AUFGABE:
Übertrage die Zeilen des ausgelesenen Texts aus sämtlichen Daten in eine nummerierte Liste und lass dabei Leerzeilen weg. Die Bilder gehören nicht in die Antwort.

DATENAUSZÜGE:
★ ★ ★ ★ ★

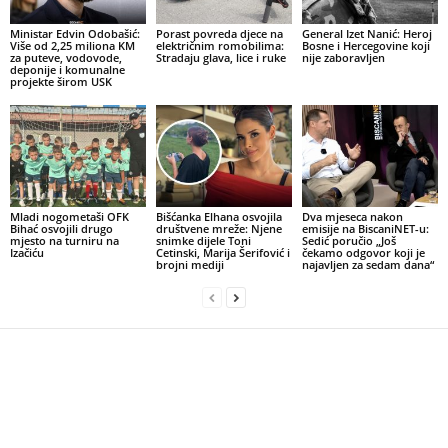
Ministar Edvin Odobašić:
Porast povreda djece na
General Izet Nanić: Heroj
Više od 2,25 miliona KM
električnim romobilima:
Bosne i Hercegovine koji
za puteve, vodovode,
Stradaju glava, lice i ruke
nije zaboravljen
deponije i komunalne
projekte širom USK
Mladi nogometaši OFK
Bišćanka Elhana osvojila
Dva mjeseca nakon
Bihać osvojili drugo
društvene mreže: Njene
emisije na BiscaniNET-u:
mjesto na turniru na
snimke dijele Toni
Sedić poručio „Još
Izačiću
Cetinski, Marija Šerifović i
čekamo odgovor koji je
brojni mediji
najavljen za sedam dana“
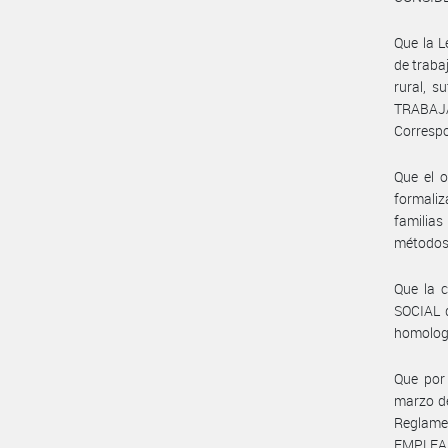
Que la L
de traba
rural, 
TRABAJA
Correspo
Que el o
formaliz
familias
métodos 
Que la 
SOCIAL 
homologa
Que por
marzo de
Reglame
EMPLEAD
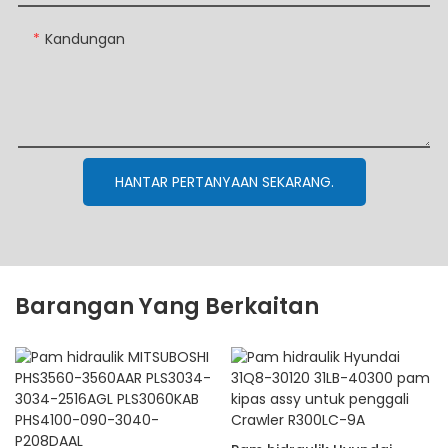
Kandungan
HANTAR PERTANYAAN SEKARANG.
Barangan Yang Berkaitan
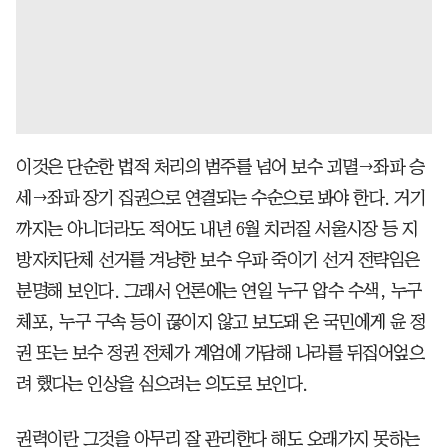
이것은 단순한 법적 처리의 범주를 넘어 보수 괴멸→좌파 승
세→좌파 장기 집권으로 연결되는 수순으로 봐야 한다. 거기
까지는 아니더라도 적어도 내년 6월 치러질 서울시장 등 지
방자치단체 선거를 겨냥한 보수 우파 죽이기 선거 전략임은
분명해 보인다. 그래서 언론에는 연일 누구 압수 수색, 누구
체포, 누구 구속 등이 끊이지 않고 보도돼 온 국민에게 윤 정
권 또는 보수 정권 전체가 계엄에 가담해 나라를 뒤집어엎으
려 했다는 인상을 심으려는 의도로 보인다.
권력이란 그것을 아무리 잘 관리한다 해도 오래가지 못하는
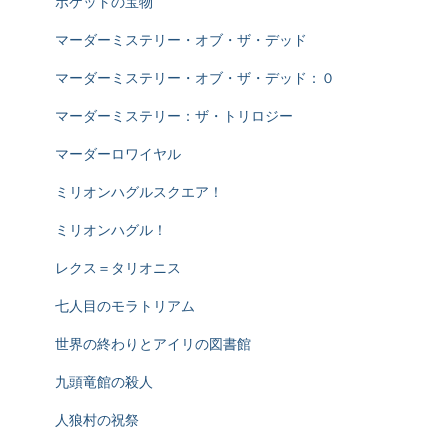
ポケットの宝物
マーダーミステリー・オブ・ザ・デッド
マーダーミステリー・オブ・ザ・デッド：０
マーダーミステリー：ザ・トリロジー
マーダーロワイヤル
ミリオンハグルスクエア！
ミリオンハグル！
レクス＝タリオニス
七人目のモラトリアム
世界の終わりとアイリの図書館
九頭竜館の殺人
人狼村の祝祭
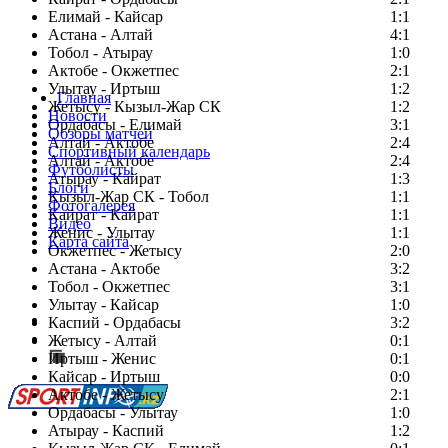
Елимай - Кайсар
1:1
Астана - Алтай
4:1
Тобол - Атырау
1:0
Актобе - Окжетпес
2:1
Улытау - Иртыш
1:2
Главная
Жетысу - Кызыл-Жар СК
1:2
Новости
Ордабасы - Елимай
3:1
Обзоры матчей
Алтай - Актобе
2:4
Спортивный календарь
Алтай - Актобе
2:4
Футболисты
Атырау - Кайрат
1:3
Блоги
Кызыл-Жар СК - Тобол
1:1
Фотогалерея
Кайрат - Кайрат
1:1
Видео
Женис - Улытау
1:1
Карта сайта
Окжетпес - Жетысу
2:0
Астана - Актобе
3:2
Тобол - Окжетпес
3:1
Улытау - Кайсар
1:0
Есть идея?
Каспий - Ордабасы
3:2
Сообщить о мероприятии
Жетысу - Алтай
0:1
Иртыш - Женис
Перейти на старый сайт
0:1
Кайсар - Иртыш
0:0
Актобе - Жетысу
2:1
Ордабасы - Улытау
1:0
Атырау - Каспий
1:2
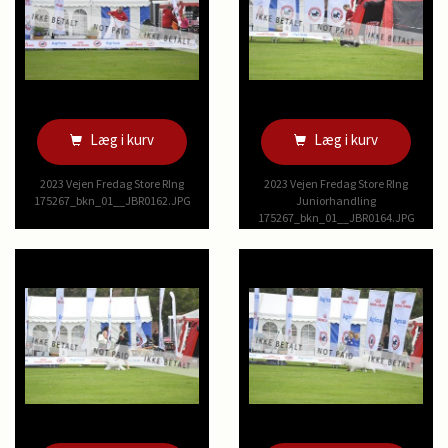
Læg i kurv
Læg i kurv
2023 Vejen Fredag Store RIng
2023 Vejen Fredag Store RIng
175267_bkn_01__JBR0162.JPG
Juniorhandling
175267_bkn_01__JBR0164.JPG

★ ★ ★ ★ ★

LÖSUNG:
1. Ministar Edvin Odobašić:
2. Porast povreda djece na
3. General Izet Nanić: Heroj
4. Više od 2,25 miliona KM
5. električnim romobilima:
6. Bosne i Hercegovine koji
7. za puteve, vodovode,
8. Stradaju glava, lice i ruke
9. nije zaboravljen
10. deponije i komunalne
11. projekte širom USK
12. Mladi nogometaši OFK
13. Bišćanka Elhana osvojila
14. Dva mjeseca nakon
15. Bihać osvojili drugo
16. društvene mreže: Njene
17. emisije na BiscaniNET-u:
18. mjesto na turniru na
19. snimke dijele Toni
20. Sedić poručio „Još
21. Izačiću
22. Cetinski, Marija Šerifović i
23. čekamo odgovor koji je
24. brojni mediji
25. najavljen za sedam dana“
26. Que la L
27. de traba
28. rural, 
29. TRABAJA
30. Correspo
31. Que el o
32. formaliz
33. familias
34. métodos 
35. Que la 
36. SOCIAL 
37. homologa
38. Que por
39. marzo de
40. Reglame
41. EMPLEAD
42. Kandungan
43. HANTAR PERTANYAAN SEKARANG.
44. Barangan Yang Berkaitan
45. 이것은 단순한 법적 처리의 범주를 넘어 보수 괴멸→좌파 승
46. 세→좌파 장기 집권으로 연결되는 수순으로 봐야 한다. 거기
47. 까지는 아니더라도 적어도 내년 6월 치러질 서울시장 등 지
48. 방자치단체 선거를 겨냥한 보수 우파 죽이기 선거 전략임은
49. 분명해 보인다. 그래서 언론에는 연일 누구 압수 수색, 누구
50. 체포, 누구 구속 등이 끊이지 않고 보도돼 온 국민에게 윤 정
51. 권 또는 보수 정권 전체가 계엄에 가담해 나라를 뒤집어엎으
52. 려 했다는 인상을 심으려는 의도로 보인다.
53. 권력이란 그것을 아무리 잘 관리한다 해도 오래가지 못하는
54. ポケットの宝物
55. マーダーミステリー・オブ・ザ・デッド
56. マーダーミステリー・オブ・ザ・デッド：０
57. マーダーミステリー：ザ・トリロジー
58. マーダーロワイヤル
59. ミリオンハグルスクエア！
60. ミリオンハグル！
61. レクス＝タリオニス
62. 七人目のモラトリアム
63. 世界の終わりとアイリの図書館
64. 九頭竜館の殺人
65. 人狼村の祝祭
66. Елимай - Кайсар
67. 1:1
68. Астана - Алтай
69. 4:1
70. Тобол - Атырау
71. 1:0
72. Актобе - Окжетпес
73. 2:1
74. Улытау - Иртыш
75. 1:2
76. Главная
77. Жетысу - Кызыл-Жар СК
78. 1:2
79. Новости
80. Ордабасы - Елимай
81. 3:1
82. Обзоры матчей
83. Алтай - Актобе
84. 2:4
85. Спортивный календарь
86. Алтай - Актобе
87. 2:4
88. Футболисты
89. Атырау - Кайрат
90. 1:3
91. Блоги
92. Кызыл-Жар СК - Тобол
93. 1:1
94. Фотогалерея
95. Кайрат - Кайрат
96. 1:1
97. Видео
98. Женис - Улытау
99. 1:1
100. Карта сайта
101. Окжетпес - Жетысу
102. 2:0
103. Астана - Актобе
104. 3:2
105. Тобол - Окжетпес
106. 3:1
107. Улытау - Кайсар
108. 1:0
109. Есть идея?
110. Каспий - Ордабасы
111. 3:2
112. Сообщить о мероприятии
113. Жетысу - Алтай
114. 0:1
115. Иртыш - Женис
116. Перейти на старый сайт
117. 0:1
118. Кайсар - Иртыш
119. 0:0
120. Актобе - Жетысу
121. 2:1
122. Ордабасы - Улытау
123. 1:0
124. Атырау - Каспий
125. 1:2
126. Læg i kurv
127. Læg i kurv
128. 2023 Vejen Fredag Store RIng
129. 2023 Vejen Fredag Store RIng
130. 175267_bkn_01__JBR0162.JPG
131. Juniorhandling
132. 175267_bkn_01__JBR0164.JPG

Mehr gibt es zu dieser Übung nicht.